Statistical analysis and data presentation advice to each author is provided by both an independent statistical advisor, and data analysts at CEMACH.

Confidentiality

After preparation of the Report, and before its publication, all maternal death report forms, related documents and files relating to the period of the Report are destroyed, and all electronic data are irreversibly anonymised.

Denominator data

Denominator data and other relevant statistical data are supplied by organisations such as ONS, the Scotland General Registrar Office (GRO), Northern Ireland Statistical Research Agency (NISRA) and Hospital Episode Statistics (HES).

Northern Ireland

In Northern Ireland the same government requirement applies, in that all maternal deaths should be subject to Confidential Enquiry. During this triennium the responsibility for initiating an enquiry remained with the Director of Public Health (DPH) of the health and social services board in which the woman was resident. Maternal deaths were reported to the relevant DPH, who was responsible for organising completion of the MDR-1 by those involved in the care of the dead woman, and obtaining the autopsy report, where one had been conducted.

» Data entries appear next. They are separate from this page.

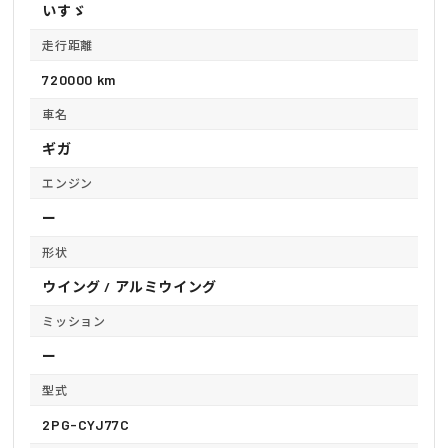
いすゞ
走行距離
720000 km
車名
ギガ
エンジン
ー
形状
ウイング / アルミウイング
ミッション
ー
型式
2PG-CYJ77C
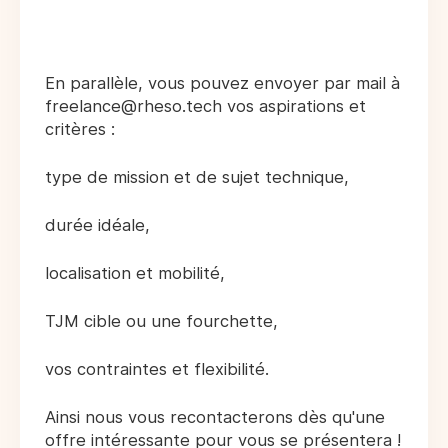
En parallèle, vous pouvez envoyer par mail à
freelance@rheso.tech vos aspirations et
critères :
type de mission et de sujet technique,
durée idéale,
localisation et mobilité,
TJM cible ou une fourchette,
vos contraintes et flexibilité.
Ainsi nous vous recontacterons dès qu'une
offre intéressante pour vous se présentera !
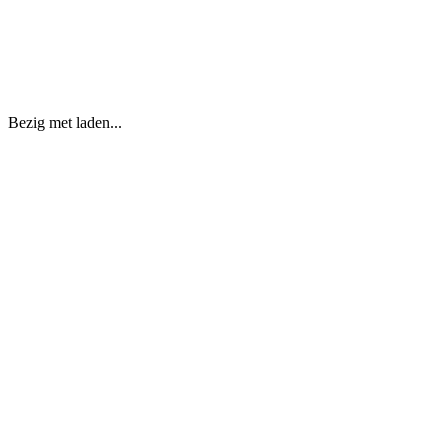
Bezig met laden...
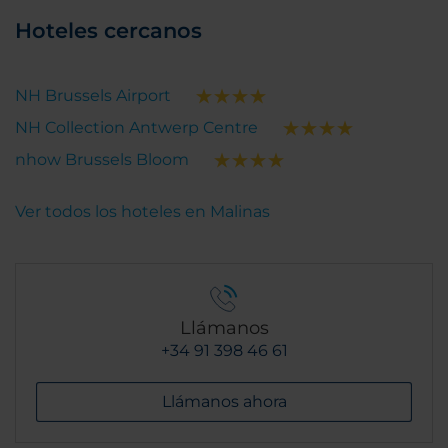
Hoteles cercanos
NH Brussels Airport
NH Collection Antwerp Centre
nhow Brussels Bloom
Ver todos los hoteles en Malinas
Llámanos
+34 91 398 46 61
Llámanos ahora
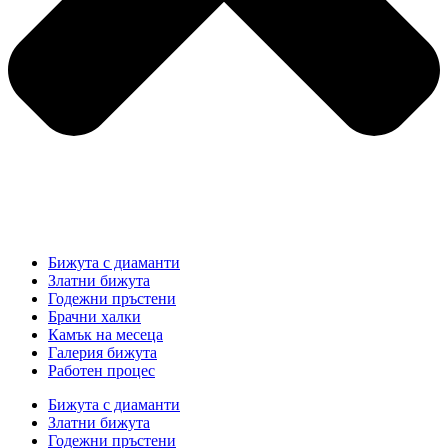
Бижута с диаманти
Златни бижута
Годежни пръстени
Брачни халки
Камък на месеца
Галерия бижута
Работен процес
Бижута с диаманти
Златни бижута
Годежни пръстени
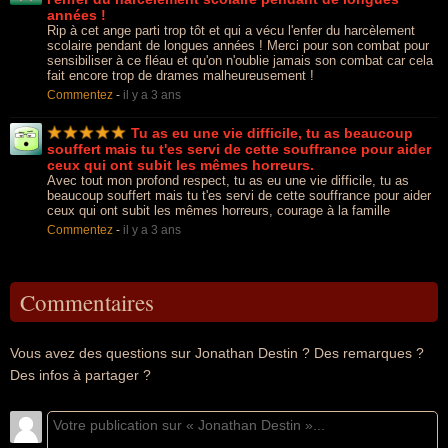
années !
Rip à cet ange parti trop tôt et qui a vécu l'enfer du harcèlement
scolaire pendant de longues années ! Merci pour son combat pour
sensibiliser à ce fléau et qu'on n'oublie jamais son combat car cela
fait encore trop de drames malheureusement !
Commentez
-
il y a 3 ans
Tu as eu une vie difficile, tu as beaucoup
souffert mais tu t'es servi de cette souffrance pour aider
ceux qui ont subit les mêmes horreurs.
Avec tout mon profond respect, tu as eu une vie difficile, tu as
beaucoup souffert mais tu t'es servi de cette souffrance pour aider
ceux qui ont subit les mêmes horreurs, courage à la famille
Commentez
-
il y a 3 ans
Commentaires
Vous avez des questions sur Jonathan Destin ? Des remarques ?
Des infos à partager ?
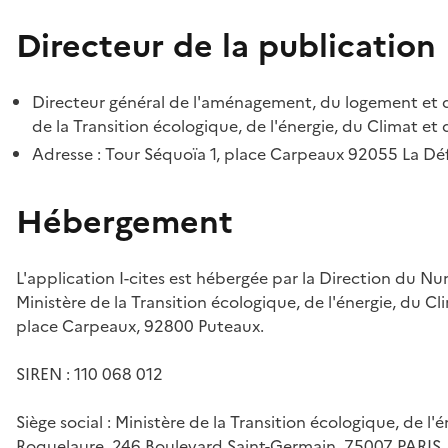
Directeur de la publication
Directeur général de l'aménagement, du logement et d
de la Transition écologique, de l'énergie, du Climat et 
Adresse : Tour Séquoïa 1, place Carpeaux 92055 La D
Hébergement
L'application I-cites est hébergée par la Direction du N
Ministère de la Transition écologique, de l'énergie, du Cl
place Carpeaux, 92800 Puteaux.
SIREN : 110 068 012
Siège social : Ministère de la Transition écologique, de l'
Roquelaure, 246 Boulevard Saint-Germain, 75007 PARIS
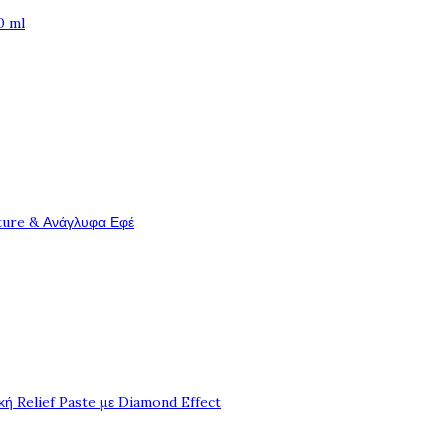
0 ml
ture & Ανάγλυφα Εφέ
ή Relief Paste με Diamond Effect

On completion, the forms were sent to the Medical Coordinator at the Department of Health, Social Sciences, and Public Safety. The Medical Coordinator, acting on behalf of the Chief Medical Officer, anonymised the forms, and then coordinated the input of the pathology, anaesthetic, midwifery and obstetric assessors. A single panel of assessors dealt with all cases. Assessed MDR-1 forms, and other collected documentation, were forwarded to the CEMACH Central Office and submitted to the MDE Director for central assessment, as outlined for England and Wales, and illustrated in figure 1.  All data and databases are held in accordance with CEMACH’s information security procedures as for England and Wales.

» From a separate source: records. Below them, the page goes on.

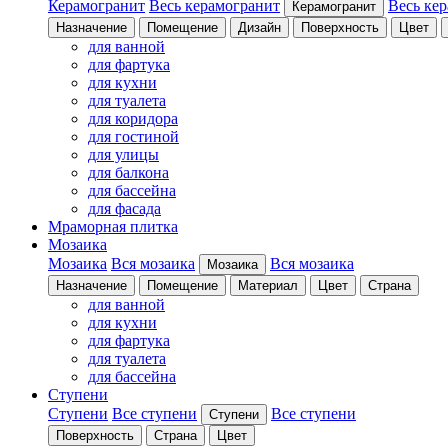
Керамогранит
Весь керамогранит
Весь ке
Керамогранит
Назначение
Помещение
Дизайн
Поверхность
Цвет
для ванной
для фартука
для кухни
для туалета
для коридора
для гостиной
для улицы
для балкона
для бассейна
для фасада
Мраморная плитка
Мозаика
Мозаика
Вся мозаика
Вся мозаика
Мозаика
Назначение
Помещение
Материал
Цвет
Страна
для ванной
для кухни
для фартука
для туалета
для бассейна
Ступени
Ступени
Все ступени
Все ступени
Ступени
Поверхность
Страна
Цвет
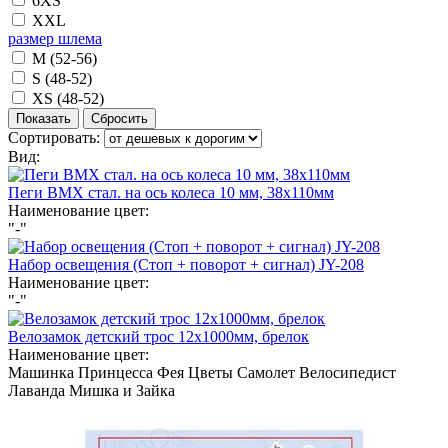
6XS
XXL
размер шлема
M (52-56)
S (48-52)
XS (48-52)
Сортировать:
Вид:
Пеги BMX стал. на ось колеса 10 мм, 38х110мм
Наименование цвет:
"-"
Набор освещения (Стоп + поворот + сигнал) JY-208
Наименование цвет:
"-"
Велозамок детский трос 12х1000мм, брелок
Наименование цвет:
Машинка
Принцесса
Фея
Цветы
Самолет
Велосипедист
Лаванда
Мишка и Зайка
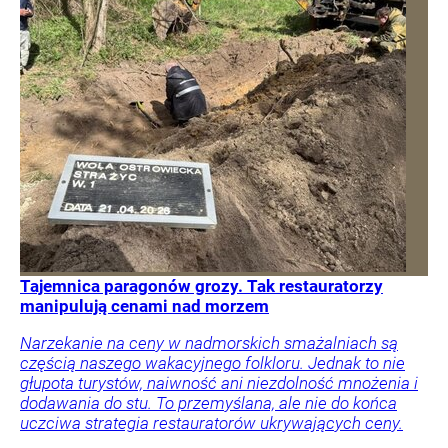
Tajemnica paragonów grozy. Tak restauratorzy
manipulują cenami nad morzem
Narzekanie na ceny w nadmorskich smażalniach są
częścią naszego wakacyjnego folkloru. Jednak to nie
głupota turystów, naiwność ani niezdolność mnożenia i
dodawania do stu. To przemyślana, ale nie do końca
uczciwa strategia restauratorów ukrywających ceny.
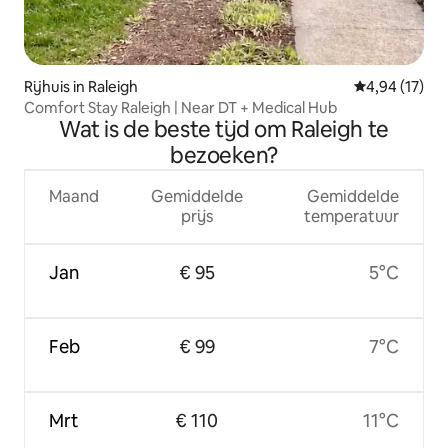
Rijhuis in Raleigh
Gemiddelde be
4,94 (17)
Comfort Stay Raleigh | Near DT + Medical Hub
Wat is de beste tijd om Raleigh te
bezoeken?
Maand
Gemiddelde
Gemiddelde
prijs
temperatuur
Jan
€ 95
5°C
Feb
€ 99
7°C
Mrt
€ 110
11°C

Ascertainment is checked with reference to data supplied by the General Registrar’s Office in Northern Ireland.

From 2006 the notification is made directly to the CEMACH Regional Manager, who initiates the enquiry on behalf of the DPH and, in conjunction with CEMACH Unit Co-ordinators and professional staff, arranges for completion of the MDR-1 form. The same process of anonymisation and regional assessment is followed as before.

Scotland

A single panel of assessors covers the whole of Scotland. A single assessor representing each of anaesthetics, pathology, psychiatry and midwifery comments on all cases, and each of three obstetric assessors comments on cases from a defined geographical area. The panel of assessors meets twice a year to assess and classify each case. SPCERH administers the Enquiry on behalf of NHSQIS. SPCERH receives copies of all relevant death certificates from the Scotland General Register Office (GRO), and then the SPCERH Administrator notifies the DPH of the health board of the residence of the woman concerned. The SPCERH Administrator takes responsibility for organising completion of the MDR(UK)-1 by all the professional staff involved in caring for the woman. The completed form, with any additional relevant documents, is passed to the appropriate obstetric assessor. He/she determines whether any further documentation is required before the information is submitted for discussion and classification by the full panel of assessors. In cases where an anaesthetic has been given, an autopsy or a pathological investigation undertaken, or where there were significant psychiatric or midwifery issues, the obstetric assessor passes the form to the assessors from relevant disciplines for their further comments. The form is then returned to the SPCERH medical director, who retains it from that time until it has been fully considered, classified and used for preparation of the report. The completed MDR(UK)-1, and addition documentation, is held under conditions of strict confidentiality and is anonymised before being forwarded to the UK Central Office. The cases are then passed to Chapter authors for inclusion in the triennial report.